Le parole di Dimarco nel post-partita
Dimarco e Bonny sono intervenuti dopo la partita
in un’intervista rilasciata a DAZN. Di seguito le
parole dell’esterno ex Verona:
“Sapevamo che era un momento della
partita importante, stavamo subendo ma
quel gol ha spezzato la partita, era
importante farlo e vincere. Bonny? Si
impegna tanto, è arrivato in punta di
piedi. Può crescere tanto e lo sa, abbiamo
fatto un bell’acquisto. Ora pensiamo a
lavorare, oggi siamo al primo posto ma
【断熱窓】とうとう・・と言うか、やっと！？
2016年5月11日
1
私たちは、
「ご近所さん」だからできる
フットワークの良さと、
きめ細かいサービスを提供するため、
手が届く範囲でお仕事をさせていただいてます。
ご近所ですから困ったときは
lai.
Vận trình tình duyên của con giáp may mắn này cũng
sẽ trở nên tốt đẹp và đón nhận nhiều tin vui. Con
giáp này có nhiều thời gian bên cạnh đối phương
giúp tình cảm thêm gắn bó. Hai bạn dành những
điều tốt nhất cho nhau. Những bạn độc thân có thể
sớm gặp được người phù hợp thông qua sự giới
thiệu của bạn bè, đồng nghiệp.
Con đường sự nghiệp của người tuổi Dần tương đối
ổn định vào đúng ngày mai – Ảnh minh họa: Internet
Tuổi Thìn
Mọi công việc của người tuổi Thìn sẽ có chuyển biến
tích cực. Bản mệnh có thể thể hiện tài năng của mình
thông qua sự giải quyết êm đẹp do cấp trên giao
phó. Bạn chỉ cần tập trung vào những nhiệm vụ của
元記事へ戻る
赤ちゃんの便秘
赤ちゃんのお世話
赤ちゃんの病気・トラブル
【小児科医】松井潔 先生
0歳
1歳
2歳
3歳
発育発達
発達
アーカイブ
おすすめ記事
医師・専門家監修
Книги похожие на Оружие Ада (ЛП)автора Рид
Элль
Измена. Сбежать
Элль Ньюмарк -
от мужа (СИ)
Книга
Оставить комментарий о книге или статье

-------------------------

--- What is needed ---
Copy every line from the data that includes the string "Dimarco".

--- Answer box ---
Le parole di Dimarco nel post-partita
Dimarco e Bonny sono intervenuti dopo la partita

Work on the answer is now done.